Kennedy's acting career began at 12-years old in a community theater production of Agatha Christie's Spider's Web. Her first professional job was on a summer stock tour with TV legend Sid Caesar in Neil Simon's Last of the Red Hot Lovers. After graduating from Smith College with a degree in Theatre Arts, Mimi held the usual day jobs as she tried to establish her career as an actress. Eventually, she made her way to Broadway, but not before being cast in an Andy Warhol play–"because Andy likes your face"–and dropping out for hilarious reasons detailed in this telling. Her debut on 45th Street at the Royale Theater was as Jan, a Pink Lady in the original Broadway run of Grease.
This led to beating out 250 peers to star with Debbie Allen and Ellen Foley in "3 Girls 3," a new musical variety show about overnight success. Thus began her long TV career, starting when sitcom was king and excess was the norm in Hollywood. Her first comedy sketches were with Carol Burnett and Bob Hope. She went on to "The Big Show" where her fellow players were Dean Martin, Monty Python's Graham Chapman, and Sid Caesar, who was so happy to see her again that he demanded she be written into all his sketches. Long-running sitcoms like Dharma & Greg and MOM sealed her presence in the sitcom world as iconic characters Abby Finkelstein, Dharma's hippie mother, and Marjorie, veteran 12-step sponsor to Allison Janney and Anna Faris' characters. In between were movies like Midnight In Paris and In The Loop.

◆ Dataset entries
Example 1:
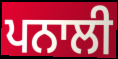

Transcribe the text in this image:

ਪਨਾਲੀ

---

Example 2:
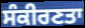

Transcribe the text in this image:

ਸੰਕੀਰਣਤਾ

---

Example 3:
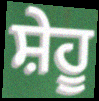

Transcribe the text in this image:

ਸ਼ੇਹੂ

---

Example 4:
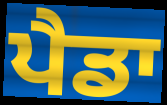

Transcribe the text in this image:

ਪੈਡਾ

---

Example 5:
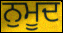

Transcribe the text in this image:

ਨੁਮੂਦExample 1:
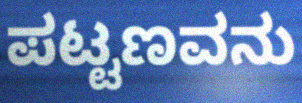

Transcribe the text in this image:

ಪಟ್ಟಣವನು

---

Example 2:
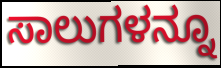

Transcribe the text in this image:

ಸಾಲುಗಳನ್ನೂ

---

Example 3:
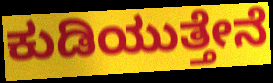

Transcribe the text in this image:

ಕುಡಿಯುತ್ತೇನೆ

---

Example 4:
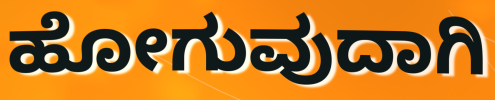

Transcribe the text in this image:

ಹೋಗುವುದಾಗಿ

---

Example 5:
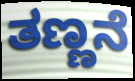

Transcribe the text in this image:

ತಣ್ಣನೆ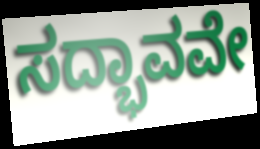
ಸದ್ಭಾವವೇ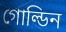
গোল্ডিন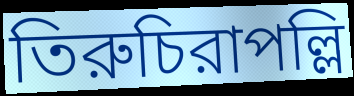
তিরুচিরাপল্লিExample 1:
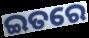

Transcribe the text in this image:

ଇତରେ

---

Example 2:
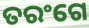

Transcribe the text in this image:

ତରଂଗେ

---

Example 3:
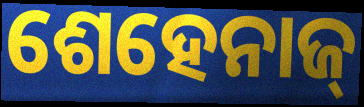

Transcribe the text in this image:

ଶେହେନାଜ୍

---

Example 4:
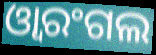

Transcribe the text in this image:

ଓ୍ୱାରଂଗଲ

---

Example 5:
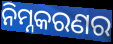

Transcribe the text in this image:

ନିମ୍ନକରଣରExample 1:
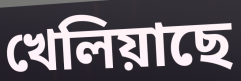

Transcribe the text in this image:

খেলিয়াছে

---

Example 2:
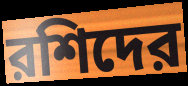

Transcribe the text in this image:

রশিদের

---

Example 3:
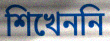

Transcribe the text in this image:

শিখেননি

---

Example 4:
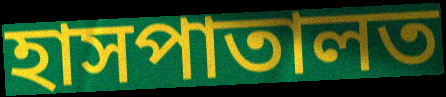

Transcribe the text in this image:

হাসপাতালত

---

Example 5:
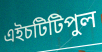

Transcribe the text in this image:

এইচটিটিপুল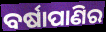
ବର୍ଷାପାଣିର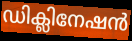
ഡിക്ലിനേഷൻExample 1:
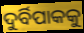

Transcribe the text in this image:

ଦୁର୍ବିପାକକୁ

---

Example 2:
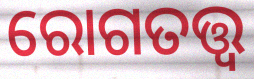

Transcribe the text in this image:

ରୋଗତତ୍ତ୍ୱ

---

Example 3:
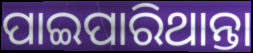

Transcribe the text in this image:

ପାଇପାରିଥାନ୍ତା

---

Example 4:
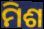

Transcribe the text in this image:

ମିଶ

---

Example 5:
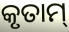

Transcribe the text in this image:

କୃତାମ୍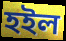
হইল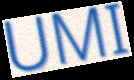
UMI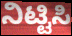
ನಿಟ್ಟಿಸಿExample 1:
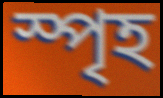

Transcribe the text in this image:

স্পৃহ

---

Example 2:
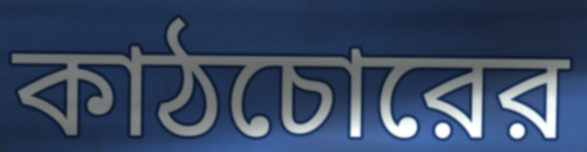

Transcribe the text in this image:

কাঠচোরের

◆ EXERCISE TASK
Continue the text about Mimi Kennedy's acting career from the point where it stops. The records play no part in what is asked here.

◆ EXERCISE RESPONSE
She explains, early in the narrative, that she memorized the Baltimore Catechism in Catholic grade school and absorbed its doctrines with fervor: "I was raised to go to heaven. That was the main thing. Life was just a means to an end, and that end was death, which sent you to heaven, where you really belonged. But to get to heaven you had to die sin-free." This doctrine conflicted with the real-life desire to be an actress, for "the stage, when I found it, was a blessed relief… Emotion was real onstage, passion was real, but taking action caused nothing more real to happen than the delightful effect of applause."